FILE PHOTO: Aug 22, 2020; Inglewood California, USA; A general overall view of SoFi Stadium. Mandatory Credit: Kirby Lee-USA TODAY Sports/File Photo
(Refiles to change to Infinity Screen in paragraph 18)
INGLEWOOD, California, Jan 13 (Reuters) - SoFi Stadium was built as the NFL's gleaming new palace, but over the next three years it is set to become a global sporting stage - a venue that will flip from World Cup spotlight to Super Bowl host to Olympic spectacle and swimming venue.
Billionaire real estate magnate Stan Kroenke is the driving force behind the $5 billion stadium in Inglewood, which opened in 2020 and is home to the NFL's Rams, which Kroenke also owns, and Los Angeles Chargers.
SoFi has already staged mega events including the Super Bowl in 2022 and six sold-out nights of Taylor Swift's Eras Tour in 2023. Officials said ambition was always baked into the footprint.

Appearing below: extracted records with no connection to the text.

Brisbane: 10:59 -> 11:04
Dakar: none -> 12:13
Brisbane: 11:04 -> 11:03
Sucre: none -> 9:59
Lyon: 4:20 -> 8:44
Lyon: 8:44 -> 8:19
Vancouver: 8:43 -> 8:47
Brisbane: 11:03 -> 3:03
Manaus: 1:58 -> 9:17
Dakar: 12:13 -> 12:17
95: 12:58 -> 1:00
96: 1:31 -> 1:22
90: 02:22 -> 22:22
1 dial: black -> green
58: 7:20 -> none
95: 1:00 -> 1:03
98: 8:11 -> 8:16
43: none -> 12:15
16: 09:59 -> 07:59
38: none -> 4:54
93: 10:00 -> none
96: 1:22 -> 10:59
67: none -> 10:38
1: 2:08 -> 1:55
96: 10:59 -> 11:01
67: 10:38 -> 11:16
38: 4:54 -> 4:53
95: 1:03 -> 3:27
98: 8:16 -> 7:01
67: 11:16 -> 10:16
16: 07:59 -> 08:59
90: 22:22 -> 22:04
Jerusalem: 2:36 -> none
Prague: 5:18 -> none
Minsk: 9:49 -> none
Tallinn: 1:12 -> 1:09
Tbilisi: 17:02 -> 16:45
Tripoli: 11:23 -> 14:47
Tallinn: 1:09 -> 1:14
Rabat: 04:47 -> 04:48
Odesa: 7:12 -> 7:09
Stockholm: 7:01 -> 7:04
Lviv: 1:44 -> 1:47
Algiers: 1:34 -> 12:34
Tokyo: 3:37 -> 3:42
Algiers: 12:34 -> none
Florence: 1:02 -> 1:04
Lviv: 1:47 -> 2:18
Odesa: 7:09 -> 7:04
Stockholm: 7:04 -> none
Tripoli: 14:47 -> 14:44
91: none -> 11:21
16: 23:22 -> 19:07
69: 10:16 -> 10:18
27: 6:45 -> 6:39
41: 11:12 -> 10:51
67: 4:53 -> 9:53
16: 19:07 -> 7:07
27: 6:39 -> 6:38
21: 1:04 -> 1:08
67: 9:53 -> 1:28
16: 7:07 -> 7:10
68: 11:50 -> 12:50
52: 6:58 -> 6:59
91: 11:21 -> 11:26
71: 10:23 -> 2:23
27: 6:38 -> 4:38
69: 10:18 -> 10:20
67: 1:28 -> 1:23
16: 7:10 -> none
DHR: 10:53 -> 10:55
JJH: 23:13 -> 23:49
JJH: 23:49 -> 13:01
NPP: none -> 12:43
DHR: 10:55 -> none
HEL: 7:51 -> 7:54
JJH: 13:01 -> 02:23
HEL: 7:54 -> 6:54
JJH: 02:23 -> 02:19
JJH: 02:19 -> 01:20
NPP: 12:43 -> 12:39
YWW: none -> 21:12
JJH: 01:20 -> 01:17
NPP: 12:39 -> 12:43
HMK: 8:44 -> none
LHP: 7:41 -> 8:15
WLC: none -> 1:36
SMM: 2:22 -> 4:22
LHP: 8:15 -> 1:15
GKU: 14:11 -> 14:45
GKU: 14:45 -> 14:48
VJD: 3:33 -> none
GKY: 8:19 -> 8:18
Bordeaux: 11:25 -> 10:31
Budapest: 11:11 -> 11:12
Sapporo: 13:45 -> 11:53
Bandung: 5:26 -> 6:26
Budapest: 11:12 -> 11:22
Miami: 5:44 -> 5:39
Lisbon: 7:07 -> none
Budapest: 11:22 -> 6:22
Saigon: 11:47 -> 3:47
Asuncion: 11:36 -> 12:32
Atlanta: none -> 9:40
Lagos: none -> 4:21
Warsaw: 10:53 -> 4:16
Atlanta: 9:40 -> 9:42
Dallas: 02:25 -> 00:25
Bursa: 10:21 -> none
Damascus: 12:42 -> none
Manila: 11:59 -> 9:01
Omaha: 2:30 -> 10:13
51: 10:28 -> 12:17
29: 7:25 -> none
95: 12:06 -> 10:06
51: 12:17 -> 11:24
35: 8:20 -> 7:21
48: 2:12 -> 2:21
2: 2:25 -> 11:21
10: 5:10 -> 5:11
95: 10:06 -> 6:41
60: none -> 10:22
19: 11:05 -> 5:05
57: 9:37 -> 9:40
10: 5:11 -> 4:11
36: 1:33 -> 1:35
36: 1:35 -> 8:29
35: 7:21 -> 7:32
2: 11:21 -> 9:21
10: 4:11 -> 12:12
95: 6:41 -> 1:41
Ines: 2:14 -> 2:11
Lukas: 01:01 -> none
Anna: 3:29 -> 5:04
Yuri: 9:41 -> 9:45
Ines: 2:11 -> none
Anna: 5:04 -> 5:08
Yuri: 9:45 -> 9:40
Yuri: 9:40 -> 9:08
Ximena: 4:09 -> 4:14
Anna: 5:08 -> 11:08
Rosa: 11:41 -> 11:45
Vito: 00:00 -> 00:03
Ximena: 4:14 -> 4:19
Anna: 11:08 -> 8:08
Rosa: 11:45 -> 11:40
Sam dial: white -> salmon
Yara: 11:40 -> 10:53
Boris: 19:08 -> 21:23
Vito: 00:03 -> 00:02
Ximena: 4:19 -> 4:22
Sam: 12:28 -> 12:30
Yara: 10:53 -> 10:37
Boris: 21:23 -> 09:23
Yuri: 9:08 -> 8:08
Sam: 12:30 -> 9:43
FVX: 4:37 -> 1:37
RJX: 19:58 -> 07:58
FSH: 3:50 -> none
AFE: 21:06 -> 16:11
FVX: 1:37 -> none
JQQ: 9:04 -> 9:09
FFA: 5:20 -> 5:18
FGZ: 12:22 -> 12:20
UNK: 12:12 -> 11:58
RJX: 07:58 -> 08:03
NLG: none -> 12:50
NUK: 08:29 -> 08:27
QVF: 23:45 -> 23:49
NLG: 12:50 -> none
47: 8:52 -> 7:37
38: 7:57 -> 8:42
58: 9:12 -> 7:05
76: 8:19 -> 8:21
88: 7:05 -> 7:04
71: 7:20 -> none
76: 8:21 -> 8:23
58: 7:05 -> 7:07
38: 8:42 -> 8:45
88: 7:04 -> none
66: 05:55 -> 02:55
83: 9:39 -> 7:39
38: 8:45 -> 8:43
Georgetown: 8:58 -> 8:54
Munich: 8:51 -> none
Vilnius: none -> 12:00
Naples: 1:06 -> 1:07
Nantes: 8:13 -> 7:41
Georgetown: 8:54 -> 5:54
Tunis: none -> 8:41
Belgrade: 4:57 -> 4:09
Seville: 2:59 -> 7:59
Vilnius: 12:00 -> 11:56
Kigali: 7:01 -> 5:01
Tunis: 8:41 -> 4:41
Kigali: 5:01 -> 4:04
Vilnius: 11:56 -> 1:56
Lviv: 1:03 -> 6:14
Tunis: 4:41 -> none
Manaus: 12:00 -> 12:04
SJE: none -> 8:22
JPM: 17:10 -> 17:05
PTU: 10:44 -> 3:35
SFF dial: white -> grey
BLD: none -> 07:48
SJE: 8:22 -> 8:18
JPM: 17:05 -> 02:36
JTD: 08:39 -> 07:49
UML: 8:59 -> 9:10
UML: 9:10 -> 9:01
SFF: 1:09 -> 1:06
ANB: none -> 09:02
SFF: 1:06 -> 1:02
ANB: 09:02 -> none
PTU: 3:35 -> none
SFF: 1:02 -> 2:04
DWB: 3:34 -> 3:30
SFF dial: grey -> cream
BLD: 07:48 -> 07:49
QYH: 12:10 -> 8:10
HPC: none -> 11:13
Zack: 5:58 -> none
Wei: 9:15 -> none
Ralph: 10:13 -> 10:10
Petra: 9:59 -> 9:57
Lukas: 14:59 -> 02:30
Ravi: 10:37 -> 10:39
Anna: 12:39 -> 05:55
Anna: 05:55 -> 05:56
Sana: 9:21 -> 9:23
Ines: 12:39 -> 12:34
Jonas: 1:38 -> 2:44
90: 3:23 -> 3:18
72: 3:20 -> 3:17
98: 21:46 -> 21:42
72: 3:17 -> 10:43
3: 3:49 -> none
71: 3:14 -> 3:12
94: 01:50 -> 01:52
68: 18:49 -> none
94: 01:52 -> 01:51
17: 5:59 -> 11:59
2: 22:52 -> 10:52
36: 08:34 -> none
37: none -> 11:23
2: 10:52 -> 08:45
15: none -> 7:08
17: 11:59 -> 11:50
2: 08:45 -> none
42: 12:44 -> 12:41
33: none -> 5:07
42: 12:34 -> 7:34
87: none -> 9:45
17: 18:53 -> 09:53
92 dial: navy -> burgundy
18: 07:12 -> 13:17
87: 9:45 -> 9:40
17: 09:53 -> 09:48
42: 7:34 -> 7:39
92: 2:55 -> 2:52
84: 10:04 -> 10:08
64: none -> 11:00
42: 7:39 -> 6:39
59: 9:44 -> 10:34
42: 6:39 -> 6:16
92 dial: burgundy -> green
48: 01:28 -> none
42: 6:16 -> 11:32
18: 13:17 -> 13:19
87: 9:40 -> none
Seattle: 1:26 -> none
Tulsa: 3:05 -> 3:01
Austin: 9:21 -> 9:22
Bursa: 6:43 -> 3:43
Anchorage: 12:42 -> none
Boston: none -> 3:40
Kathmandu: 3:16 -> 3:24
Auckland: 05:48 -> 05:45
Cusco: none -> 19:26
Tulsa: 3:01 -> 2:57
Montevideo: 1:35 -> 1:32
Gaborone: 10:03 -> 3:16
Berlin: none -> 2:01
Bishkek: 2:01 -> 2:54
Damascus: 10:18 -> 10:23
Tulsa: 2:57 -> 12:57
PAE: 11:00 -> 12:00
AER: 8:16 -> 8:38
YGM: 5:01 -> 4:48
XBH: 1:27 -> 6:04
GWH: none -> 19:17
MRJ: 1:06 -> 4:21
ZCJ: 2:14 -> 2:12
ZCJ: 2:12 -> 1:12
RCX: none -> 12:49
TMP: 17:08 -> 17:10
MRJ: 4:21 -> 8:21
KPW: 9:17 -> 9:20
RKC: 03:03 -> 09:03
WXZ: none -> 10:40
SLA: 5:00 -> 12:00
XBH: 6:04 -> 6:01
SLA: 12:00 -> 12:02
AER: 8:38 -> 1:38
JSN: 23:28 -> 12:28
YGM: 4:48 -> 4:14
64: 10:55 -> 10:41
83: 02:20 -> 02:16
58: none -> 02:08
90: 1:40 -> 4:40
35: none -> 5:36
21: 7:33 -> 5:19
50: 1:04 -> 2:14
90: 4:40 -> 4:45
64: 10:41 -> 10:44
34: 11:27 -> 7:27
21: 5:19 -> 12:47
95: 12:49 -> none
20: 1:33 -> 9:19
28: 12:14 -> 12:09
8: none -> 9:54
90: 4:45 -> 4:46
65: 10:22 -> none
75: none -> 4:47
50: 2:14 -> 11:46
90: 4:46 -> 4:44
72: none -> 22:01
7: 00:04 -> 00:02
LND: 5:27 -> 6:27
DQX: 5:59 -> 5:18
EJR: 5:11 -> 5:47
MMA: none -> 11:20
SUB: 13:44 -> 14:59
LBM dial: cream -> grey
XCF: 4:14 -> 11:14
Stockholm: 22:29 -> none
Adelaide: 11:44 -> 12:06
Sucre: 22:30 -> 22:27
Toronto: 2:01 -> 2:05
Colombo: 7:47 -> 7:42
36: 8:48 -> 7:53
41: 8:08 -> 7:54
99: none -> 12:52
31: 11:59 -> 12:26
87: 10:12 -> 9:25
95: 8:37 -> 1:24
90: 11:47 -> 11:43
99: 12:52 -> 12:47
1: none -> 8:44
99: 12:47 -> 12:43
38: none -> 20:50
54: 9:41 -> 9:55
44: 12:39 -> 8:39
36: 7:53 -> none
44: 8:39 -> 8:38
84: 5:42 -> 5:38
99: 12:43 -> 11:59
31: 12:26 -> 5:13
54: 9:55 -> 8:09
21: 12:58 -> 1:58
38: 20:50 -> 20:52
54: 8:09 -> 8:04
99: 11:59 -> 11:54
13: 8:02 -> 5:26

"When we first started talking about building SoFi Stadium in Hollywood Park, Stan Kroenke wanted to host the world's greatest events," Kevin Demoff, president of team and media operations for Kroenke Sports & Entertainment, said in an interview at the stadium.
"We thought that would include Super Bowls, World Cups, hopefully the Olympics when we were dreaming this up in 2015, 2016."
"Now if you had said that they would happen in three consecutive years, maybe that would have been hard pressed to believe. I don't think any stadium has ever hosted all three, let alone three in consecutive years."
At roughly 3.1 million square feet, SoFi is the largest stadium in the NFL, a scale Demoff said was deliberate - not just to dazzle on Sundays, but to morph, repeatedly, into whatever the sports calendar demands.
"It can be a great concert venue, a great football venue, or a great World Cup venue. It can host something incredible like swimming or the opening ceremony."
WORLD CUP
That flexibility is about to be stress-tested in sequence. This summer, SoFi is scheduled to host eight World Cup matches, including the U.S. opener and a quarter-final.
For the World Cup, the transformation will involve turning an NFL stadium built with artificial turf and around sightlines for American football into a FIFA-sized soccer venue with grass.
On a tour of the field, Otto Benedict, senior vice president of facility operations, said SoFi will remove about 400 seats from pre-built demountable sections and raise the playing surface roughly 30 inches using a substructure that creates airflow beneath a pitch.
The stadium will install cool-season hybrid grass grown in Washington state and delivered in refrigerated trucks. The venue will seat about 74,000 fans under its translucent roof for World Cup matches.
"It's a limitless building," Benedict said.
OLYMPIC SWIMMING
In 2027, it will host Super Bowl LXI, and in 2028, the venue is slated for the Los Angeles Olympics' opening and closing ceremonies. And then, in one of the more audacious pieces of the LA28 plan, Olympic swimming.
"If you had asked me when we built this, did I ever envision swimming being in SoFi Stadium in the Olympics? I would have said no," Demoff said.
He said the idea began to circulate around 2020 or 2021, and that U.S. Swimming Trials staged in Indianapolis' Lucas Oil Stadium ahead of the Paris Games helped demonstrate that a football building could credibly become a natatorium.
"The idea that where you're going to see players catching touchdowns today, or the U.S. score their opening goal of the World Cup, could also be where Katie Ledecky or someone else is swimming during the Olympics is a crazy thought," Demoff said.
INFINITY SCREEN
One of the most stunning features of the stadium is the 70,000-square-foot, dual-sided oval Infinity Screen, a massive 360-degree central video display, the largest of its kind in the world.
More than 120 feet above the field, Josh Mark, the stadium's vice president of broadcast operations and production, shows off the buzzing control room, where about 50 people work on NFL game days with roughly 100 crew members overall operating cameras and multiple backup systems, he said.
"Working one of the events we have coming would be a career highlight and we're getting three in the next three years," he said.
"We have a great crew for it."
Demoff said the legacy he wants is not just the list of events, but the execution - that a building marketed as world-class can carry the weight of the world's biggest stages without a stumble.
"When this run is done, I want people to look at SoFi Stadium and say, the world's greatest building hosted the world's greatest sporting events and did it flawlessly," he said.
"And that it represented Los Angeles."